What would I have done if I had been in charge? I would have had Ellerman’s war medals, which were numerous and honourable, on display, and I would have draped his doctor’s red gown and his hood over the coffin. These, as reminders of what he had been, of where his strengths had lain. But — Naked came I out of my mother’s womb, and naked shall I return thither — so at the grave I would have stripped away these evidences of a life, and on the bare coffin I would have thrown earth, instead of the rose-leaves modern funeral directors think symbolic of the words Earth to earth, ashes to ashes, dust to dust; there is something honest about hearing the clods rattling on the coffin lid. Ellerman had taught English Literature, and he was an expert on Browning; might not somebody have read some passages from A Grammarian’s Funeral? But such thoughts are idle; you are asking for theatricalism, Darcourt; grief must be meagre, and mean, and cheap — not in money, of course, but in expression and invention. Death, be not proud; neither the grinning skull nor the panoply of ceremonial, nor the heart-catching splendour of faith is welcome at a modern, middle-class city funeral; grief must be huddled away, as the Lowest Common Denominator of permissible emotion.

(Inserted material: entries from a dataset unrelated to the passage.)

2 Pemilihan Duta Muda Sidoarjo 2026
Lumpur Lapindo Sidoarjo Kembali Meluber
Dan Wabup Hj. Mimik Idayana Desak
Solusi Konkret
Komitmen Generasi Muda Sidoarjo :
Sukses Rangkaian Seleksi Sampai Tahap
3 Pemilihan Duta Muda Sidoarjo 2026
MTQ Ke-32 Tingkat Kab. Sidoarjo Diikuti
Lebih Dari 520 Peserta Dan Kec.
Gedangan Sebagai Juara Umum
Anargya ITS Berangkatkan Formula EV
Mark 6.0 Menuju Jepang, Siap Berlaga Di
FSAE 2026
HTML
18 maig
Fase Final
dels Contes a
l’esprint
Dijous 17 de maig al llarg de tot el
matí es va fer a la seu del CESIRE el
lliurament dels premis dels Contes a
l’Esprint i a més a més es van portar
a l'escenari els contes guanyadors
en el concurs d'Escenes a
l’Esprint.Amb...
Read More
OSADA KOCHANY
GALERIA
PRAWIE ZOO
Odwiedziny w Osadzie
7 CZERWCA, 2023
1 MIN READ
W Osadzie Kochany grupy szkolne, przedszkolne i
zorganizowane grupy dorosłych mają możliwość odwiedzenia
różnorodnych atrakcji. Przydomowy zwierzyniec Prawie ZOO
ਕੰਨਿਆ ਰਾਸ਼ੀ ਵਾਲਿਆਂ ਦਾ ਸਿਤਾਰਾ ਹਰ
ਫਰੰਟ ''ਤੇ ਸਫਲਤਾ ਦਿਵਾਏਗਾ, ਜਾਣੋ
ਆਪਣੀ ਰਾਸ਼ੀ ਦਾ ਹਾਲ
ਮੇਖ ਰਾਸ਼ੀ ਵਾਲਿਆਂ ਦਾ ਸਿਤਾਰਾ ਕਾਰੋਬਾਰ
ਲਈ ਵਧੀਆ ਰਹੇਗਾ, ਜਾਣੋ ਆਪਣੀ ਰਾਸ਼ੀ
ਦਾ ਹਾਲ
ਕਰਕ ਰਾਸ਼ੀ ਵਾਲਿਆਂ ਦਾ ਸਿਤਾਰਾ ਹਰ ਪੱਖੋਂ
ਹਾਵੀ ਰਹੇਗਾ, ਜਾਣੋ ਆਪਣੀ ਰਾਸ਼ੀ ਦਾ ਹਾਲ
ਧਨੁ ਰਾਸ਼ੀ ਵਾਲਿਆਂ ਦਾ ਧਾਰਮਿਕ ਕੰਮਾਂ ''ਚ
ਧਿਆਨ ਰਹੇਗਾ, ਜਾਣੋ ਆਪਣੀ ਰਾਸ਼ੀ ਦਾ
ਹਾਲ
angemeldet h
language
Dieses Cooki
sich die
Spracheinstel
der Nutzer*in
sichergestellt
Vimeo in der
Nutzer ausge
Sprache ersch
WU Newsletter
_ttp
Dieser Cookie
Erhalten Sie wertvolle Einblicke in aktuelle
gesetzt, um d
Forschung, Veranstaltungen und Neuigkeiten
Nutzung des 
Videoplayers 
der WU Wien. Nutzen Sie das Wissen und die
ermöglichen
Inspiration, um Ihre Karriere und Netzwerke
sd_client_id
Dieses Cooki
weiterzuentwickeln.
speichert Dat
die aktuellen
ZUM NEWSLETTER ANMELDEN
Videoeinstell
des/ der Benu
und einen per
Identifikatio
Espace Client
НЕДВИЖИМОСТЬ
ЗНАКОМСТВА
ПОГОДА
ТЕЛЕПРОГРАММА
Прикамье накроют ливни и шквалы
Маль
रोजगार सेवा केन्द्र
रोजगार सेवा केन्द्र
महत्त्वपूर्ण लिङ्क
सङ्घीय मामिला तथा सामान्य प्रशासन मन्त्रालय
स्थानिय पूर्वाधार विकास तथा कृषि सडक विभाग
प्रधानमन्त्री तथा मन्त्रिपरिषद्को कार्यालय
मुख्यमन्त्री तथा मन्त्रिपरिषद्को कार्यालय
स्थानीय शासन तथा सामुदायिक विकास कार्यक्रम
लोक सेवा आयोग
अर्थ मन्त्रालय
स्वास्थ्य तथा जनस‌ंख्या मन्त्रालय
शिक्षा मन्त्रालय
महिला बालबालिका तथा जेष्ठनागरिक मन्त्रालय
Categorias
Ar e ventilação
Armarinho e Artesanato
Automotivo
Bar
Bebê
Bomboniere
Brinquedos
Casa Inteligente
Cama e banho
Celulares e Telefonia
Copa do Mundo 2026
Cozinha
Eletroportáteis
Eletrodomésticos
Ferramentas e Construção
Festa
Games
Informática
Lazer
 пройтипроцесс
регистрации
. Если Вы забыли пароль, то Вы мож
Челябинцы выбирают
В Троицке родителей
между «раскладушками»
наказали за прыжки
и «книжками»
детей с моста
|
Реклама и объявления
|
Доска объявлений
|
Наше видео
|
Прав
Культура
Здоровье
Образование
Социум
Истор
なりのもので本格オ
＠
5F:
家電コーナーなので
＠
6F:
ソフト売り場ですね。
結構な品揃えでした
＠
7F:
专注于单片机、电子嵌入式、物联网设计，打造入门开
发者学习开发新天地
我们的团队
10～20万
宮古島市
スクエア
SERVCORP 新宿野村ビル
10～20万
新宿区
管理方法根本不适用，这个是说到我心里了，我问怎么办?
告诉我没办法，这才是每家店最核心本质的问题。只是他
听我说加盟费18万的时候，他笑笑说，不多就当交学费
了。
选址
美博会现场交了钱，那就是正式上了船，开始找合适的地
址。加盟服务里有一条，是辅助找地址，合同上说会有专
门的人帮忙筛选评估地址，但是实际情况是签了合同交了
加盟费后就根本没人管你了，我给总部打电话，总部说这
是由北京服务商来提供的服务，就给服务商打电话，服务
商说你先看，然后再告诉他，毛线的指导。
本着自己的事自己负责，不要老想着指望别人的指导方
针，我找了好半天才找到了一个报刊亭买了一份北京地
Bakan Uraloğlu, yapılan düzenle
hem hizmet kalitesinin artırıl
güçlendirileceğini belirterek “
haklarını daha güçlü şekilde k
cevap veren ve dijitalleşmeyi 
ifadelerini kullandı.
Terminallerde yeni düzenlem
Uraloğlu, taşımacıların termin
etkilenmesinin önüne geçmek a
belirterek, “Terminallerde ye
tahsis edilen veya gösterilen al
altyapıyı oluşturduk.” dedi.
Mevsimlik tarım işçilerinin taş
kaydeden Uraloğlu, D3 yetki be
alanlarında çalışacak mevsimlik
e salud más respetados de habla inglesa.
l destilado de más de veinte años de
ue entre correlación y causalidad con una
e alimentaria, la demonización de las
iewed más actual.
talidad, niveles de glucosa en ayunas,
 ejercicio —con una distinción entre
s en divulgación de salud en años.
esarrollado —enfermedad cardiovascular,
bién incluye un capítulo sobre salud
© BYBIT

I wish I could have seen him near the last, to tell him that his notion of The New Aubrey had taken root in me, and thus, whatever his beliefs may have been, something of him should live, however humbly.
He drew a pretty good house; my professional eye put it at seventy-five, give or take a body, or so. No sign of McVarish, though he and Ellerman had been cronies. Urky ignores death, so far as possible. Professor Ozias Froats was there, to my surprise. I knew he had been brought up a Mennonite, but I would have supposed that a life given to science had leached all belief out of him in things unseen, of heights and depths immeasurable. I took my chance, as we stood outside the funeral home, to speak to him.
I hope all this nonsense in the papers isn’t bothering you, said I.
I wish I could say it wasn’t; they’re so unfair in what they say. Can’t be expected to understand, of course.